Employees who are members of EPFO are provided with various benefits apart from pension. Among these, is the the Employee’s Deposit Linked Insurance Scheme (EDLI). Many people are unaware of this scheme. Under EDLI, if an employee dies for any reason during his service period, his nominee receives a insurance benefit of up to 7 lakh rupees. The special thing is that this insurance is available for free. The employee does not have to pay any premium.
So how does this work? For employees whose PF is deducted, their organisation deposits 0.5% of their basic salary plus DA, as a premium every month . The maximum limit of the basic salary is set at 15,000 rupees. So, the company deposits 75 rupees every month for EDLI coverage. Based on this premium, employees get insurance coverage of up to 7 lakh rupees.

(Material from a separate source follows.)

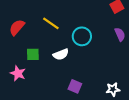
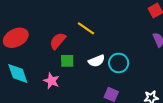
red semicircle: (17, 27) -> (58, 41), moved
cyan circle: (82, 36) -> (119, 63), moved

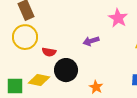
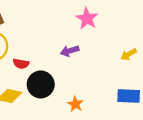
pink star: (118, 18) -> (87, 19), moved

If a subscriber dies, then his nominee will receive the benefit of the insurance. This benefit is given in case of natural death, accidental death, or death due to illness. However, the benefit of this insurance will only be given if the employee has worked for at least 12 months before his death. Plus, he must have also regularly deposited PF. Even if he has worked with one or more companies, it doesn’t matter. If no nominee has been registered under the EDLI scheme, then the employee’s legal heir will have to produce legal documents to claim the benefit.
Amount of insurance There is a formula to calculate the insurance cover. The average basic salary of the employee for the previous 12 months is taken into account, subject to a maximum of 15,000 rupees. The amount of insurance is 35 times the basic salary. A bonus of up to 1.75 lakh rupees is included in this amount. This bonus is determined based on the employee’s average PF balance during the last 12 months. However, the maximum benefit of insurance will be only 7 lakh rupees. The minimum amount of insurance coverage under EDLI is 2.5 lakh rupees.
For example, if an employee’s average monthly basic salary is 15,000 rupees. And if he dies during service period, the insurance will be calculated this way…15,000 x 35 = 5,25,000 rupees. In addition, 1,75,000 rupees will be added as a bonus. So, his family will receive seven lakh rupees of insurance coverage.
Claim filing In case of the death of an EPF subscriber, his nominee or legal heir can file a claim to get the insurance cover. The nominee must be at least 18 years of age. In case, the nominee is younger, a claim can be made by his guardian. Documents such as the death and succession certificates will be required. To withdraw money from the PF account, two forms are required. One is the Form which was submitted with the employer. And other is form 5IF of insurance cover. Once this simple process is completed, the family of the victim will receive the insurance coverage.
If you are a member of EPFO and your PF is being deducte, share the UAN number with your family members. If the nominee has not yet been registered in the PF account, then complete this work soon. Update the nominee after marriage. Discuss about PF, EPS, and EDLI with your spouse from time to time. Make a note in your diary. If the nominee has complete information about this, then, he will not have to wander to get the claim amount.